Dr Jennifer Smyth is a reader in History at the University of Warwick and teaches the MA in History and Film. She commented on the news that Government plans to extend tax breaks for the British film industry have been approved by the EU. Story by Julian Mitchell
"It’s a good day for Pinewood, Shepperton, Elstree, Ealing and Twickenham. In the 2015 Budget, the Chancellor of the Exchequer George Osborne announced his intention to increase the value of the UK film tax relief to 25% for films of all budget levels, subject to state aid approval. And now the EU has approved these plans.
For films with a total core expenditure of £20 million or less, the FPC (the company responsible for the principal photography and post production of the film and for the completion of the finished film) can claim a cash rebate of up to 25% of UK qualifying film production expenditure. For films that cost more that £20, the FPC can claim a payable cash rebate for a quarter of the first £20 million, with the remainder eligible for a 20% tax rebate.
Not every hopeful FPC will be able to take advantage of these tax breaks.
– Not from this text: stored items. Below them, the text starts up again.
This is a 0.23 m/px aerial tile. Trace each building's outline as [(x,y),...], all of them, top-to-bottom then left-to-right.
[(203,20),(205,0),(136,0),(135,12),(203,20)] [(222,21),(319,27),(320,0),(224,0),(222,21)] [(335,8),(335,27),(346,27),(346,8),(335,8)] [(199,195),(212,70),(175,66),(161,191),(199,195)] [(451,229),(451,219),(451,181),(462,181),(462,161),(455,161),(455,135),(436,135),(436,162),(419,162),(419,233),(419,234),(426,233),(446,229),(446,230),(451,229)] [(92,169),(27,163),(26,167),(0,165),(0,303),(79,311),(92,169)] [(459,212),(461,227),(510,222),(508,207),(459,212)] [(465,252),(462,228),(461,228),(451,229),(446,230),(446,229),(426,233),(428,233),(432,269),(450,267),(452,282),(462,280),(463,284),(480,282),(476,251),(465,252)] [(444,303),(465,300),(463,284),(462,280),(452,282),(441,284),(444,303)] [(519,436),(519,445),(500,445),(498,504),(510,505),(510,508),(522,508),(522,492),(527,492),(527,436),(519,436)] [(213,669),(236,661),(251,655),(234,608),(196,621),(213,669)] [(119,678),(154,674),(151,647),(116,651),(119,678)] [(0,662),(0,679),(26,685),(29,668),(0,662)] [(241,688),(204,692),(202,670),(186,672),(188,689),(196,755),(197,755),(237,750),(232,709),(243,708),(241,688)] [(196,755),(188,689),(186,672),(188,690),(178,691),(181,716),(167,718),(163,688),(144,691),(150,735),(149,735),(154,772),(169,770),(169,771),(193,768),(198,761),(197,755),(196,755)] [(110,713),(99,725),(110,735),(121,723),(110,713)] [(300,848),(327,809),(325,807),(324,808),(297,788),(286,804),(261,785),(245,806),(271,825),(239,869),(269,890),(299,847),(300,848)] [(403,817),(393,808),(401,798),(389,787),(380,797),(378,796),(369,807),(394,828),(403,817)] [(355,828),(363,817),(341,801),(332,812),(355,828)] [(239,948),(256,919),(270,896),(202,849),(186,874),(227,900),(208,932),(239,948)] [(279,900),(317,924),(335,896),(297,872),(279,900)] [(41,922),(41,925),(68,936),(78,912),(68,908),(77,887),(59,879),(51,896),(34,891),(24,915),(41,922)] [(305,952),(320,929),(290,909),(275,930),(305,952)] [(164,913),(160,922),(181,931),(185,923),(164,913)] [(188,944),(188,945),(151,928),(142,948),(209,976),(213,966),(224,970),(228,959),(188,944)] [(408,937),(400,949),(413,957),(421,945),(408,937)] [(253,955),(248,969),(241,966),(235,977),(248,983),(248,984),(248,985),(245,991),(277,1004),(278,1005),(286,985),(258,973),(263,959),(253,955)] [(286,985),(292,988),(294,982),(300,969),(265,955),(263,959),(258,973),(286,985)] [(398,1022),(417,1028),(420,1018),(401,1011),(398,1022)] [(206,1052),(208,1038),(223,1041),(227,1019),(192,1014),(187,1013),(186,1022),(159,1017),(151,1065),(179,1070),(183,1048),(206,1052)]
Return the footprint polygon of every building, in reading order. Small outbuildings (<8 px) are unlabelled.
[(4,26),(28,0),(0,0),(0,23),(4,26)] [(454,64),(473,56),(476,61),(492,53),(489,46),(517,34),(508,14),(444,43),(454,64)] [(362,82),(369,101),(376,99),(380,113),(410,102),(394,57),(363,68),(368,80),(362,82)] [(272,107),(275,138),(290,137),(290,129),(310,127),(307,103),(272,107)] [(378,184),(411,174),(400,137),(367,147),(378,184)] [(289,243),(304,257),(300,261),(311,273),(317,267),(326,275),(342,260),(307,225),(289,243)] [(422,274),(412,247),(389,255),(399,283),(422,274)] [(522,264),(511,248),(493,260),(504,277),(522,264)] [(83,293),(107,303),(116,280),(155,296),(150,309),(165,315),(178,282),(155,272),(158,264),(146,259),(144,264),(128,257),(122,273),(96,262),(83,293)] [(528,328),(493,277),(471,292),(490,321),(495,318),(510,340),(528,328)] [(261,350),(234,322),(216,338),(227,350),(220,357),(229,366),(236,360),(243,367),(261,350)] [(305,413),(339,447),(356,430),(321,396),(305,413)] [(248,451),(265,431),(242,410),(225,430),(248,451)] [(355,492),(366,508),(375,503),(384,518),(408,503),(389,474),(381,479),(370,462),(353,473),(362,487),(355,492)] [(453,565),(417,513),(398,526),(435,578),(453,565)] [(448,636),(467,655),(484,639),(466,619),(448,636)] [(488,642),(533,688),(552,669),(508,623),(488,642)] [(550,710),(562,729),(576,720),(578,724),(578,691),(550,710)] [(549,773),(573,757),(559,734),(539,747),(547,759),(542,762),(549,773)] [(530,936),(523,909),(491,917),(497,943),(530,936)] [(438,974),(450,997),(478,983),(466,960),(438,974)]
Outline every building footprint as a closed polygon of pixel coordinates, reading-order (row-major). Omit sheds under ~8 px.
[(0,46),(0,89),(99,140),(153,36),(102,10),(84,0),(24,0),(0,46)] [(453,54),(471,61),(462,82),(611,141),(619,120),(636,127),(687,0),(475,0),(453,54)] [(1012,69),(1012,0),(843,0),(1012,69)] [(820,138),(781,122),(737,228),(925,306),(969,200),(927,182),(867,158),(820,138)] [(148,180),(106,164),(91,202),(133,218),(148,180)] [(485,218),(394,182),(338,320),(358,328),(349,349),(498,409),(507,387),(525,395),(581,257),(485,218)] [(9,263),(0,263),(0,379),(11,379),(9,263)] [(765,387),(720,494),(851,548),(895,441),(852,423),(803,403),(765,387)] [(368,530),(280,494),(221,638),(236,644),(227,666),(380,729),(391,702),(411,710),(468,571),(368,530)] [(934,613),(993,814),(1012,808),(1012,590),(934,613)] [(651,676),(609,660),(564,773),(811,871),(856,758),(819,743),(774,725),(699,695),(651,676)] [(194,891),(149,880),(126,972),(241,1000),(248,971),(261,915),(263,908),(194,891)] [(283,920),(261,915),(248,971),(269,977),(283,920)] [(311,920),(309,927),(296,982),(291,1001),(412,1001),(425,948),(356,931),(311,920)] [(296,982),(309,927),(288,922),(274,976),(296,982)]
A minimum of 10% of costs must be spent on UK qualifying production expenditure. And in order to qualify for these rebates, a film has to be ‘British’. This means it can either pass a points-based ‘cultural test’ or qualify as an official co-production. In order to rack up enough points to pass the test, a film has to be set in the UK, have characters or content that are British, or have a heritage (historical) hook in its story. 222 films received such tax breaks last year, and the Harry Potter franchise, Maleficent, and Gravity have all been products of this system.
The benefits for the UK film industry are extraordinary. But jobs will be created and stay in the UK under this scheme. Qualifying production expenditure covers pre-production, principal photography, and post production which take place here, regardless of the nationality of the persons carrying out the activity. And it isn’t just the film crews who will feel the benefits. HM Revenue & Customs’ definition of UK spend introduces the concept of where a good or service is ‘used or consumed’ in the UK. If goods and services are used and consumed in the UK, according to HMRC, the expenditure is treated as UK-based. The knock-on effects will be felt by everyone from caterers and hoteliers to directors and producers—with the ultimate rewards—hopefully — going to the audiences."